3. A proceeding was drawn up under Section 7A of the Employees Provident Fund and Miscellaneous Provisions Act, 1952 (hereinafter called "the Act") against the respondent for determining the amount due. After an enquiry, with due opportunity to the respondents, the dues payable under Section 7A and 7Q of the Act were determined by order dated 30.06.2006.
4. The respondent challenged the same in C.W.J.C. No. 9102 of 2006. The learned Single Judge opined that fixation of liability "on a begotten kind of evidence" was not sustainable. The order was set aside and any recovery made was directed to be refunded.
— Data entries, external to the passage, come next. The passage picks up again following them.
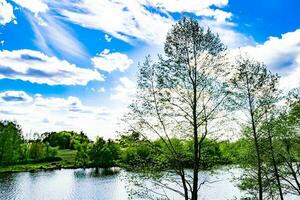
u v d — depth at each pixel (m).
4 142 109.38
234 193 48.41
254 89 22.73
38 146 128.50
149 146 19.30
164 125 19.03
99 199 54.22
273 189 24.95
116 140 19.64
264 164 24.78
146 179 18.91
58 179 79.81
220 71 19.14
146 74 19.22
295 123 23.27
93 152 111.38
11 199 55.78
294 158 25.41
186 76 19.00
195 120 18.80
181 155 19.22
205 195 47.31
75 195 58.00
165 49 19.31
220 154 20.80
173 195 42.44
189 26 19.08
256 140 23.12
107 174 88.25
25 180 78.94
5. Learned counsel for the Appellants submitted that an order passed under Section 7A is Appealable before the Tribunal under Section 7-I. The respondent could not have preferred a writ petition by-passing the statutory alternate remedy. The learned Single Judge should have appropriately declined jurisdiction and directed the respondent to approach the Tribunal. There has been no violation of the principles of natural justice or assumption of jurisdiction not vested in the law. Reliance has been placed on 2000 (2) PLJR 295 (DB) (Alcatel Modi Net Work System Limited v. State of Bihar) to submit that objection with regard to non maintainability of the writ petition on grounds of an alternate statutory remedy can well be raised in Appeal even if it had not been raised before the learned Single Judge, it being a plea of jurisdiction going to the root of the matter.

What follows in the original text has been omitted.